Quando si parla di Hip Hop vengono nominati abitualmente i rapper, le crew, i producer, i dj, la musica stessa, e tutto ciò che riguarda la sfera artistica della disciplina musicale di questa cultura. Troppo spesso ci dimentichiamo che, oltre all’immagine che viene offerta al pubblico, esiste un nucleo dove tutto nasce; l’ecosistema da cui la scintilla dell’arte prende vita. Il contesto sociale padre e co-protagonista della musica rap.
È in questi luoghi che tutto ebbe origine.
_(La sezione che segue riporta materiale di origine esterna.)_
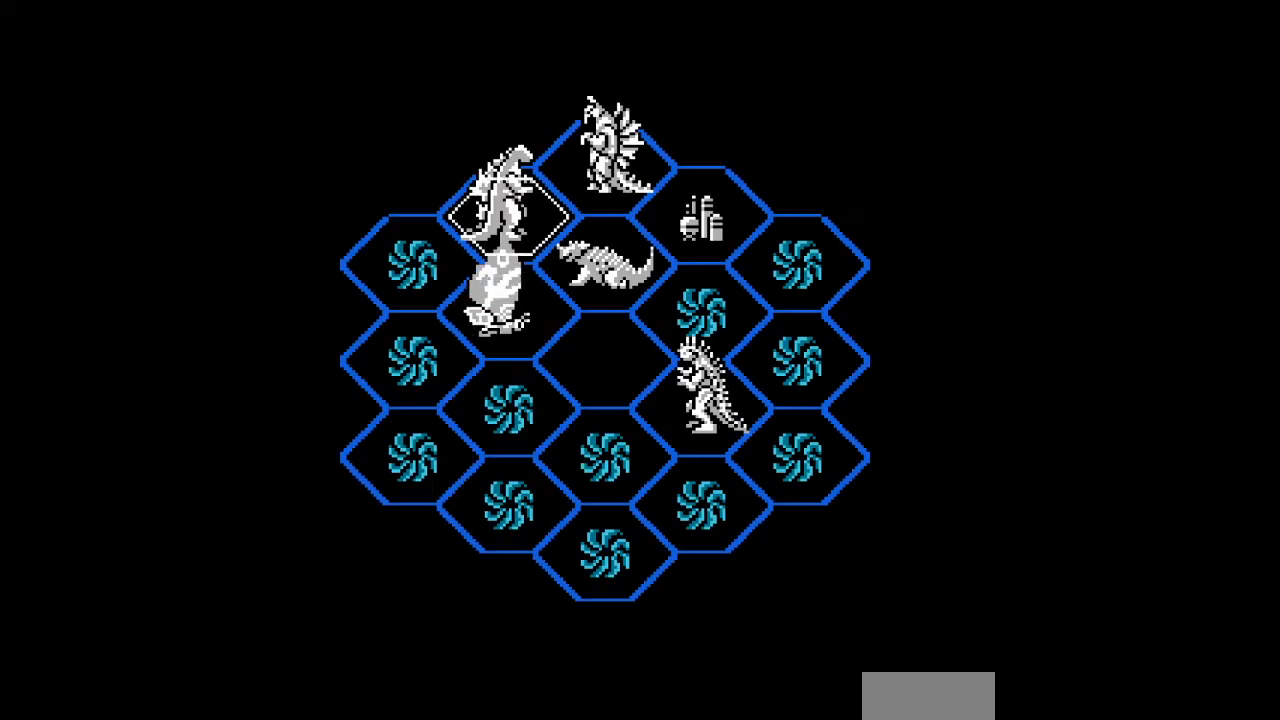
{"buttons": [], "events": []}
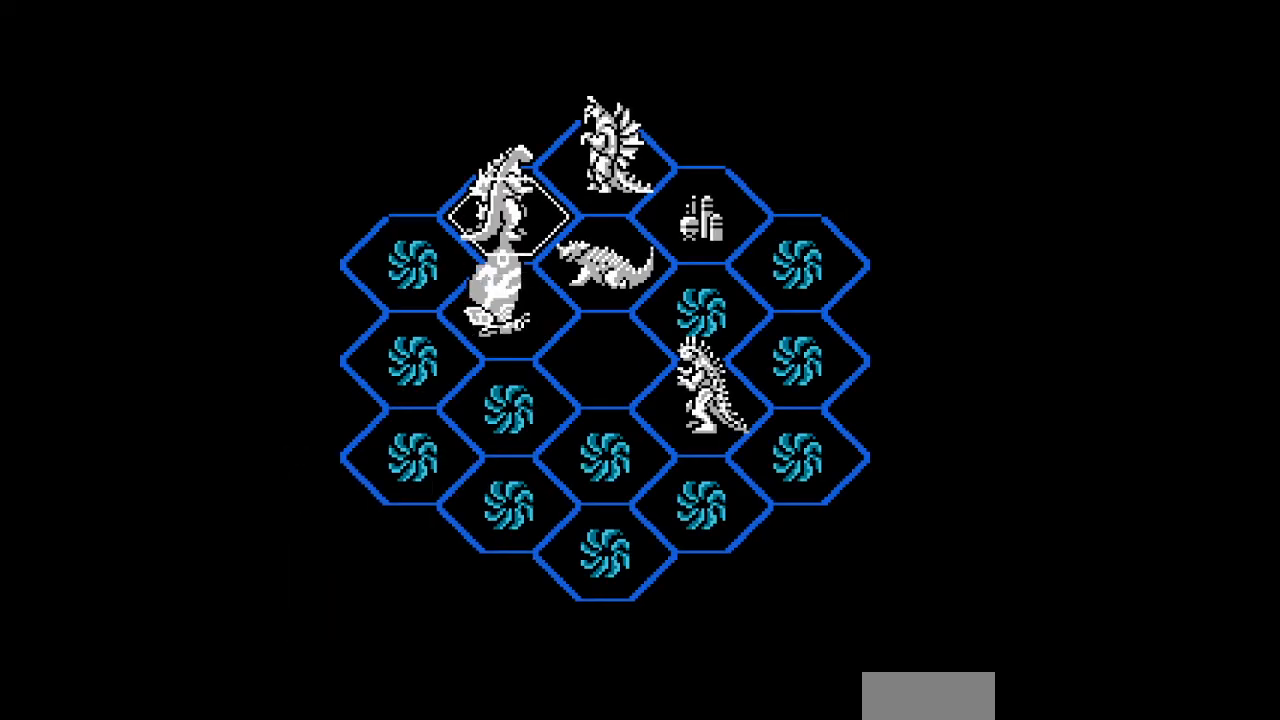
{"buttons": [], "events": []}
La nostra storia inizia ormai cinquant’anni orsono. Siamo nei primi anni ’70, nel Bronx, famoso quartiere periferico di New York noto ai più per vicende legate alla criminalità, e, per passare le serate lontano dagli irraggiungibili locali del centro, la gente della comunità si riunisce guidata dalle sapienti mani di un DJ che concatena in rapida sequenza musica vecchia e nuova, dando vita ad un nuovo genere su cui la gente si inventa nuovi balli, disegna sui muri, e dà sfogo alla propria creatività a suon di battaglie verbali in rima.
Da lì, il nuovo fenomeno si sviluppa a macchia d’olio nel mondo, raggiungendo tutte le persone che condividono questa radice sociale e che si sentono finalmente parte di qualcosa, di un movimento capace di dare voce a chi voce non ha. Chi vive fuori dal mondo della città relegato a zone più misere e dimenticate dalle istituzioni.
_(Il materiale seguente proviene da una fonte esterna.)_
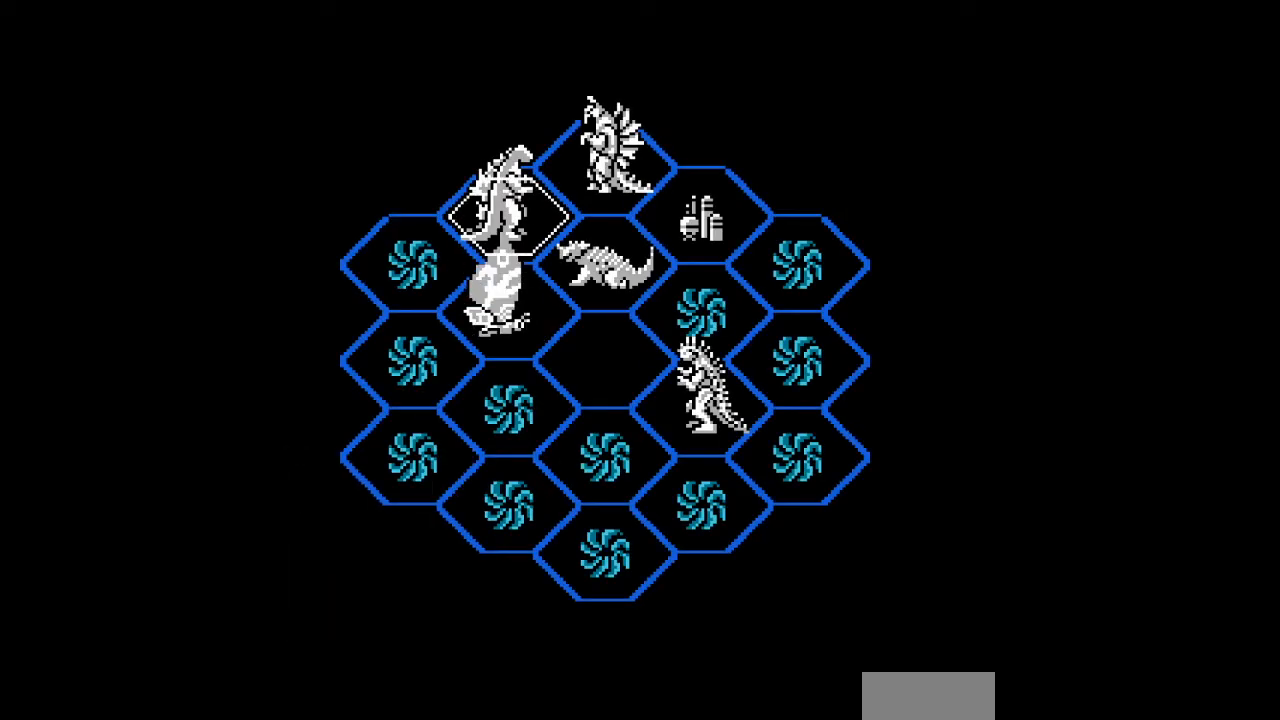
{"buttons": [], "events": []}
Ma come hanno avuto modo di formarsi questi contesti?
Dobbiamo andare ben più indietro nel tempo, fino agli anni ’20, il periodo direttamente successivo alla Grande Guerra. L’Europa è economicamente in ginocchio e si cercano soluzioni per permettere ai lavoratori delle grandi fabbriche di abitare in case a basso prezzo, confortevoli e vicini al luogo di lavoro, solitamente sito lontano dal centro delle città.
In questi spazi, all’epoca liberi, tra zone industriali e residenziali, iniziano a sorgere interi quartieri destinati esclusivamente a questo scopo, dall’estetica essenziale a favore di una massimizzazione dell’efficienza economica.
Le prime città a proporre esperimenti di questo genere sono Vienna e Francoforte. Se nella seconda la soluzione ricorda i quartieri operai inglesi dell’800, con case basse a schiera, è nella capitale austriaca che assistiamo al primo vero “palazzone” così come siamo abituati a vederli nei video dei rapper. L’edificio in questione è il “Karl-Marx-Hof”, datato 1926-1930, e si tratta di una serie di condomini dai monumentali ingressi (voluti per conferire dignità alla classe operaia) che si chiudono a formare una corte coprente il 60-70% della superfice complessiva dell’isolato.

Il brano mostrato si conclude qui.